Et Antipas, quand il eut respiré largement, s’informa de Iaokanann, le même que les Latins appellent saint Jean-Baptiste. Avait-on revu ces deux hommes, admis par indulgence, l’autre mois, dans son cachot, et savait-on, depuis lors, ce qu’ils étaient venus faire?
Mannaëi répliqua:
«Ils ont échangé avec lui des paroles mystérieuses, comme les voleurs, le soir, aux carrefours des routes. Ensuite ils sont partis vers la haute Galilée, en annonçant qu’ils apporteraient une grande nouvelle.»

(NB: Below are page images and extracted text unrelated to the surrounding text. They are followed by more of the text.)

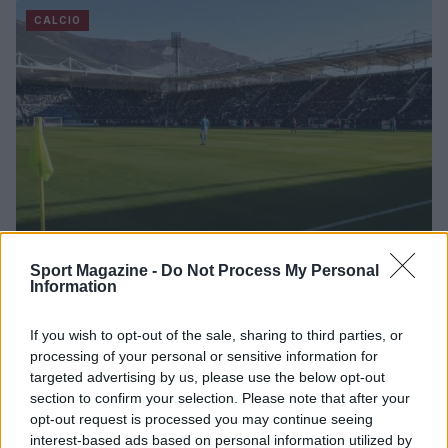
CALCIO
Sport Magazine -
Do Not Process My Personal
Information
Napoli-Osasuna 2-1: la cronaca dettagliata
dell’amichevole del 5 agosto 2026
If you wish to opt-out of the sale, sharing to third parties, or
Ilaria Mauri · 5 Ago 2026
processing of your personal or sensitive information for
targeted advertising by us, please use the below opt-out
CALCIO
section to confirm your selection. Please note that after your
opt-out request is processed you may continue seeing
interest-based ads based on personal information utilized by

Antipas baissa la tête, puis d’un air d’épouvante:
«Garde-le! garde-le! Et ne laisse entrer personne! Ferme bien la porte! Couvre la fosse! On ne doit pas même soupçonner qu’il vit!»
Sans avoir reçu ces ordres, Mannaëi les accomplissait; car Iaokanann était Juif, et il exécrait les Juifs comme tous les Samaritains.
Leur temple de Garizim, désigné par Moïse pour être le centre d’Israël, n’existait plus depuis le roi Hyrcan; et celui de Jérusalem les mettait dans la fureur d’un outrage, et d’une injustice permanente. Mannaëi s’y était introduit, afin d’en souiller l’autel avec des os de morts. Ses compagnons, moins rapides, avaient été décapités.